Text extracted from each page
====
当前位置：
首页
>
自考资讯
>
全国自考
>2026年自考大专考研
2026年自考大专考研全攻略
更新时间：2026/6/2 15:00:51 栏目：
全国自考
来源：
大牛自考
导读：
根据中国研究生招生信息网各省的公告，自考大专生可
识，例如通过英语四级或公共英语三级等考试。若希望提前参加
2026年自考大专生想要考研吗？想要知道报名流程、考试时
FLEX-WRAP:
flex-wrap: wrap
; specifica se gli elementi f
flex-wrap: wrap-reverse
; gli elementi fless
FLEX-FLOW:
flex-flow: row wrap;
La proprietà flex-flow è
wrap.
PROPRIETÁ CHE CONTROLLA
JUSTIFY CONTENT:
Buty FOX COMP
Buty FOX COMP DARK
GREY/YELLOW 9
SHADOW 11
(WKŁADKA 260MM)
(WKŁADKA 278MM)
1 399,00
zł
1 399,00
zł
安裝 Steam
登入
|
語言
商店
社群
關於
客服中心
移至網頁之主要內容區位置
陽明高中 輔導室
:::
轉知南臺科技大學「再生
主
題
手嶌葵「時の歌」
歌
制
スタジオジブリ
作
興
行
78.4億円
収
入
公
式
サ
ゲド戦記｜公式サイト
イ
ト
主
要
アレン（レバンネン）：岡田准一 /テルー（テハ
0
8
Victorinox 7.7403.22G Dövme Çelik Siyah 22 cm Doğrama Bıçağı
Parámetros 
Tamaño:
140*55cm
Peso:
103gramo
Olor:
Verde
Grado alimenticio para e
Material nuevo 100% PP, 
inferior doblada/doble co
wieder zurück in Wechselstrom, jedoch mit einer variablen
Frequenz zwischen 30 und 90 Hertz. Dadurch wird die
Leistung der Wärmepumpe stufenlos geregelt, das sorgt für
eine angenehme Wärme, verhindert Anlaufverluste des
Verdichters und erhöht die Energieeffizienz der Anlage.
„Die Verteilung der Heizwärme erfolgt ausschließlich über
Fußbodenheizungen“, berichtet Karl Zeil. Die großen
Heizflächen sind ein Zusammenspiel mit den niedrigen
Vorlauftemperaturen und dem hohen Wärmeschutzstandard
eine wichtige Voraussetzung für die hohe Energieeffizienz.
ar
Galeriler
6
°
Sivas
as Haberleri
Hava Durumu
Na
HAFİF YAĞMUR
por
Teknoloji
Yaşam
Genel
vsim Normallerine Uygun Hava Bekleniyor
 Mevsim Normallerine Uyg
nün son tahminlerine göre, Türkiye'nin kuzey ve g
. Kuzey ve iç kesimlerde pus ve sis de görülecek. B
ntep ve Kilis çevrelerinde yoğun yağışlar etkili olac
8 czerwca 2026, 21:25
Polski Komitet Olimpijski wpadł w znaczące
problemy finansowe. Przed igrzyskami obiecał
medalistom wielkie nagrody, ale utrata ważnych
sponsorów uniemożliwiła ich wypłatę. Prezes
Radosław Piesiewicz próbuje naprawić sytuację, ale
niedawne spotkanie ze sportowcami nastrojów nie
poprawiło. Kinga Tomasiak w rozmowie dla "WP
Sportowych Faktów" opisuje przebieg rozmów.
====
What the task asks: Copy the listing word for word, starting with its first line and going on through the line containing "(WKŁADKA 260MM)".

Response area:
当前位置：
首页
>
自考资讯
>
全国自考
>2026年自考大专考研
2026年自考大专考研全攻略
更新时间：2026/6/2 15:00:51 栏目：
全国自考
来源：
大牛自考
导读：
根据中国研究生招生信息网各省的公告，自考大专生可
识，例如通过英语四级或公共英语三级等考试。若希望提前参加
2026年自考大专生想要考研吗？想要知道报名流程、考试时
FLEX-WRAP:
flex-wrap: wrap
; specifica se gli elementi f
flex-wrap: wrap-reverse
; gli elementi fless
FLEX-FLOW:
flex-flow: row wrap;
La proprietà flex-flow è
wrap.
PROPRIETÁ CHE CONTROLLA
JUSTIFY CONTENT:
Buty FOX COMP
Buty FOX COMP DARK
GREY/YELLOW 9
SHADOW 11
(WKŁADKA 260MM)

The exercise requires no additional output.